This puzzle comes from Dr. Chiara Sabatti at Stanford University. The dataset has 21K rows and covers 10 local workstation IPs over a three month period. Half of these local IPs were compromised at some point during this period and became members of various botnets. Each row consists of four columns:
Each circle represents the local machine, where the IP is indicated by the number above. The circles themselves change in size depending on the relative number of connections made by that machine on that particular day. The outer circle represents the 95th percentile of the number of connections made overall for each machine. The slider can be used to cycle through the dates in order to see how the network traffic changes throughout time for each machine. The red lines above the slider indicate the number of machines whose activity was greater than the 95th percentile for that particular day.

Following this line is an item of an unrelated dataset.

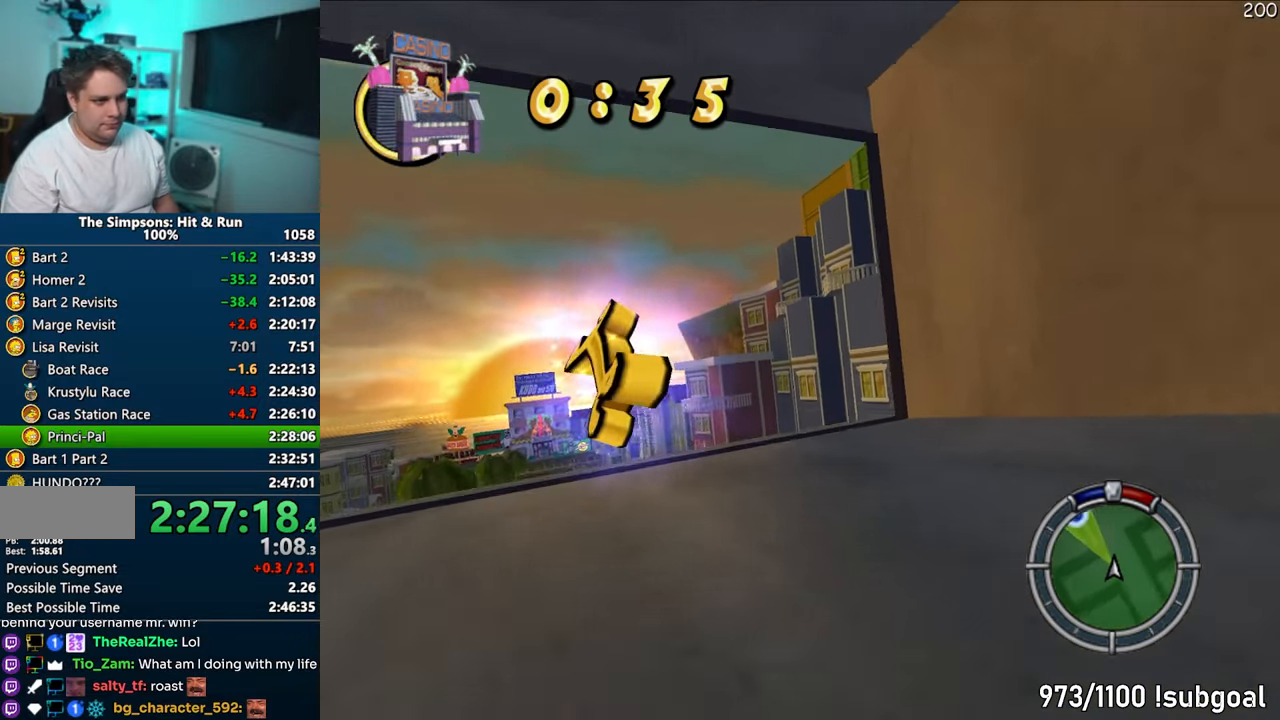
{"buttons": ["CROSS"], "left_stick": "center", "right_stick": "center", "events": [[367, "left_stick", "center"]]}
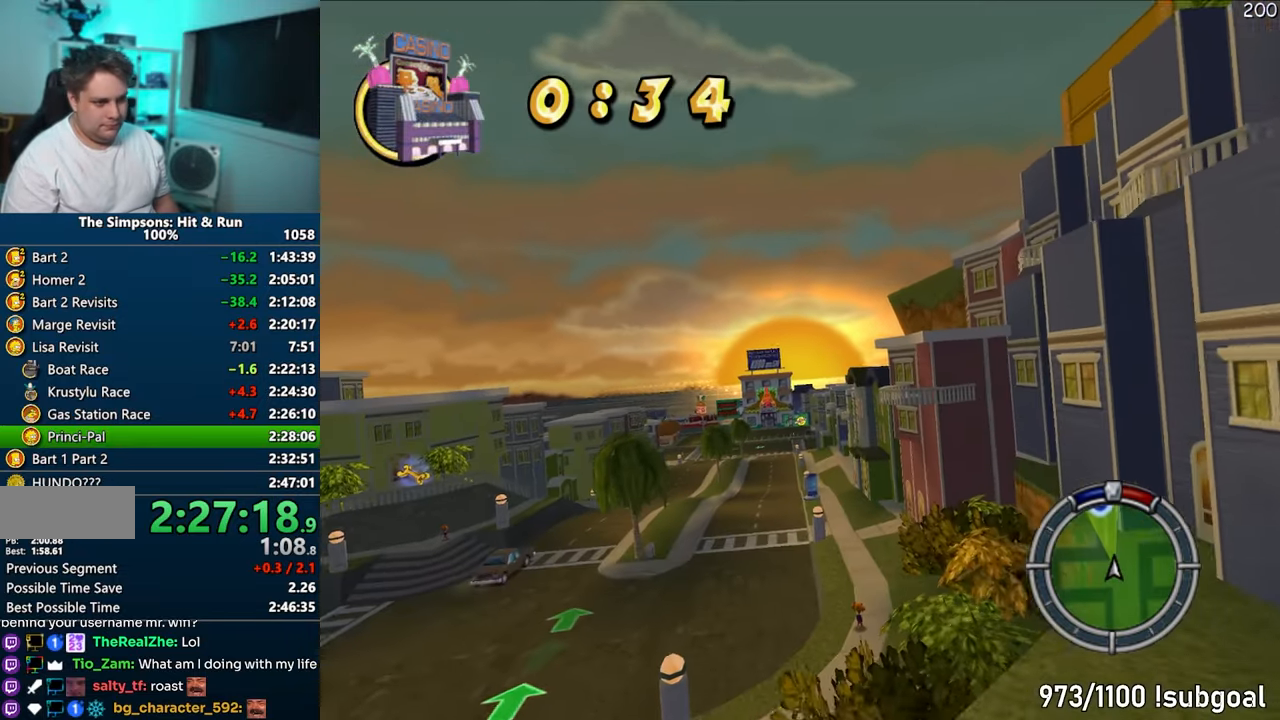
{"buttons": ["CROSS"], "left_stick": "center", "right_stick": "center", "events": [[117, "right_stick", "down"], [217, "right_stick", "center"]]}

To compute the number of connections made by each IP, I first grouped by both date and IP, then summed over the number of flows. I then grouped the aggregated sum column and computed the 95th percentile to get the bounding values for the outer circles. Many machines had varying activity, thus it was very important to standardize the visual encodings. Each circle size is relative to that machine’s activity. With the assumption that anomalous behavior occurs when the machine reaches greater than the 95th percentile of its regular traffic, this visualization shows an abundance of anomalous events. Depending on one’s definition of an anomaly, the visual display could change drastically.